Leonard was called the poet of Detroit, and in City Primeval the characters could have only come from troubled Motor City.
The book is relentlessly exciting. Clement Mansell’s first, non-violent showdown with cop Raymond Cruz is a perfect exposition of macho code. Towards the end, the author brings in Western clichés with all the subtlety of a sledgehammer.
Get Shorty. (1990) Leonard’s Get Shorty was written to take revenge on Hollywood.
Leonard spent a lot of time trying to get his books made into movies and really knew this milieu. Donald Westlake told me about the time Leonard took an early lunch meeting with Harry Dean Stanton. Stanton showed up very late, announced, “I must tell you I am extremely drunk,” and more or less fell asleep at the table.
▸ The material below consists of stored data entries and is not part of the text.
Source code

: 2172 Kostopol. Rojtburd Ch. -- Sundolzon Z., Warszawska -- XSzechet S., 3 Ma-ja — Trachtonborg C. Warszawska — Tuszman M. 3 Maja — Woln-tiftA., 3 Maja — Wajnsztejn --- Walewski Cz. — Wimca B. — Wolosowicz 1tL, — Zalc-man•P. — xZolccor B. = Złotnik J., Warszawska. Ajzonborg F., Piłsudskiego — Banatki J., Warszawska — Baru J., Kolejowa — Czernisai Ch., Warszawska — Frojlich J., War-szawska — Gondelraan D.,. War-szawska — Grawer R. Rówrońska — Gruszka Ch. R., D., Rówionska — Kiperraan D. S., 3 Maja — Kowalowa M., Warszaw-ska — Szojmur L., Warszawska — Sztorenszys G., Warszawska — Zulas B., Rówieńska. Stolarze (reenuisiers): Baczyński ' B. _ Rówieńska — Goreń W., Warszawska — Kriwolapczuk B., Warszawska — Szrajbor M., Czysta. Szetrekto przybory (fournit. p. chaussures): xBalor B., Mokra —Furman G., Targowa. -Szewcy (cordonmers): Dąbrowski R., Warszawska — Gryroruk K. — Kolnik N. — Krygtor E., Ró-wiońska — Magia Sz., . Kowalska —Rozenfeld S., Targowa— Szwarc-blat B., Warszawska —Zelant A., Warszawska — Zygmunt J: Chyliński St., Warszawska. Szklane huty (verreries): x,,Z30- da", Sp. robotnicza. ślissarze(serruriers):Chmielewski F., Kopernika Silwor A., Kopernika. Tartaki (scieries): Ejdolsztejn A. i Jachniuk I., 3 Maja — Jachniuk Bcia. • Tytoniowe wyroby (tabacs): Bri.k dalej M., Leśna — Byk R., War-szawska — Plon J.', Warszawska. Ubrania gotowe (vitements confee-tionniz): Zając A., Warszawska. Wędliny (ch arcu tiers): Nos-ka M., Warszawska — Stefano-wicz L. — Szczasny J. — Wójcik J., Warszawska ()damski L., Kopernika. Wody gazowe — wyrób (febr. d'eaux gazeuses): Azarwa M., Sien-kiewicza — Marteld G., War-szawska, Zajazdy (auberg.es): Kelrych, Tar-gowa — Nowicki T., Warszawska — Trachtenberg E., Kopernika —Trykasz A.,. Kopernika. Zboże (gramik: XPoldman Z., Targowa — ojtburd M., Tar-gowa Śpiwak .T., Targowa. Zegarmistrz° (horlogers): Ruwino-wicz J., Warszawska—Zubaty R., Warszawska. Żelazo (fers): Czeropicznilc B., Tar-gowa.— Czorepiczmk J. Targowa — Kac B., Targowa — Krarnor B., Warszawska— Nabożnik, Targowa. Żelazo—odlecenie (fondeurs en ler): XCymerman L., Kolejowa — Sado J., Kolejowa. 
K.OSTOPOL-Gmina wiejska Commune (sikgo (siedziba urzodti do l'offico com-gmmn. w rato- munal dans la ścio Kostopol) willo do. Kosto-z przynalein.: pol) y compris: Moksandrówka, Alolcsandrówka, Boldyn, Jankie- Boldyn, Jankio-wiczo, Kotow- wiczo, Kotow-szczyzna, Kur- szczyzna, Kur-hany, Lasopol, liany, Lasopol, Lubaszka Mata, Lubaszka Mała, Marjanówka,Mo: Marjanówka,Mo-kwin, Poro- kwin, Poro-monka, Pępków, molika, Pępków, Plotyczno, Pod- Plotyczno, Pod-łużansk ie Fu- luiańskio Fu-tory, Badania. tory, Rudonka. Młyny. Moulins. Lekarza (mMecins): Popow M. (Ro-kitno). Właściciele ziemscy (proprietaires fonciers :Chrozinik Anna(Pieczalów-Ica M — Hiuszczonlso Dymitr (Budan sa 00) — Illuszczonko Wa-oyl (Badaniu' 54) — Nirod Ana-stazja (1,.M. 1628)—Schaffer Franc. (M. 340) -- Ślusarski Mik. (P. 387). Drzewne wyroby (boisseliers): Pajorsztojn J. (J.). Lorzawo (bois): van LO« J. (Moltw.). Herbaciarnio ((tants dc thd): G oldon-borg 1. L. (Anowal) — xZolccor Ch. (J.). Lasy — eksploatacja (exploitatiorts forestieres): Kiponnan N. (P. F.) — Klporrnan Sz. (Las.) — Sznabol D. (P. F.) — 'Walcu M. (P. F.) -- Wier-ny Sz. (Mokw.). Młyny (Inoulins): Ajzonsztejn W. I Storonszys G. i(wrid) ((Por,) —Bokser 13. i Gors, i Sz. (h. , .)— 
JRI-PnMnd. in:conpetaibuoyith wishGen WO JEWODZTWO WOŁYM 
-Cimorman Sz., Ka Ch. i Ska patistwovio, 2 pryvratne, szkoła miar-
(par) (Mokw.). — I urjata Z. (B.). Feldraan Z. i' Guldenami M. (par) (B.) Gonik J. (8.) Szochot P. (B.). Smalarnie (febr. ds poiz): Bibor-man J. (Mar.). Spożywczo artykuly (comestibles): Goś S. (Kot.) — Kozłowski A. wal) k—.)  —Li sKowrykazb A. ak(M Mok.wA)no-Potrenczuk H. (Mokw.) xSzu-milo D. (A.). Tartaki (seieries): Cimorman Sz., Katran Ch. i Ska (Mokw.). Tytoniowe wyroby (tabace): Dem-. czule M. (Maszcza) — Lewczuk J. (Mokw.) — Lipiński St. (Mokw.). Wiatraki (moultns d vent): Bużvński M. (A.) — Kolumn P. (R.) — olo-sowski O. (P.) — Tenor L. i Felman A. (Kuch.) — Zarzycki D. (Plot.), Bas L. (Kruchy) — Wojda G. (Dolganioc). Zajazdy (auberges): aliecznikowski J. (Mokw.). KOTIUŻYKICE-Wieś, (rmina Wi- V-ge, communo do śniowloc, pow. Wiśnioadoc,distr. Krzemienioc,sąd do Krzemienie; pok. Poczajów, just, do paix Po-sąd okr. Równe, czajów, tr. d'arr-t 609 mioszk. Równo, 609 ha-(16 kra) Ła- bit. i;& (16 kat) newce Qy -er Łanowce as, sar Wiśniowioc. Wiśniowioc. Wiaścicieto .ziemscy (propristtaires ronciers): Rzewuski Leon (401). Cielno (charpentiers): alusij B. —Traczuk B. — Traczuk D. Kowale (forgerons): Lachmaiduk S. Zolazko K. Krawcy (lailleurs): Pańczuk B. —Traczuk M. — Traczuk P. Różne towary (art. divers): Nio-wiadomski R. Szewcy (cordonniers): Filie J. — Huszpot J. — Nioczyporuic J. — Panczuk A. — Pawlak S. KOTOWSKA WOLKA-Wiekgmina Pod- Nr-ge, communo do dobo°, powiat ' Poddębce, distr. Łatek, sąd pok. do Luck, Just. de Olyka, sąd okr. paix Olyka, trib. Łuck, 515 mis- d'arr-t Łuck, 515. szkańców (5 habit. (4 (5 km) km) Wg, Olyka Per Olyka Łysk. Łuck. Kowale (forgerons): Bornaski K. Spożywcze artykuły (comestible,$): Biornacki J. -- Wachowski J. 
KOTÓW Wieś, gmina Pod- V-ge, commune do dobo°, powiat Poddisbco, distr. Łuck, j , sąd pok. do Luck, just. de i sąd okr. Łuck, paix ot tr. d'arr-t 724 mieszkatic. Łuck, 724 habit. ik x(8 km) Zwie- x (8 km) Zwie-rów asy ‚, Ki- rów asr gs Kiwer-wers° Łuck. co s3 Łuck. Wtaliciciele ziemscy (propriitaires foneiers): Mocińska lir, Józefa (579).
I cannot ruin the surprise and explain the absolutely marvelous title Get Shorty. You must read it and find out for yourself.
In 1995 this skewering of the movies was made into a movie. Get Shorty has wonderful performances from John Travolta, Gene Hackman, Danny DeVito, Rene Russo, Delroy Lindo, and Dennis Farina, but the book remains even more subtle and vicious.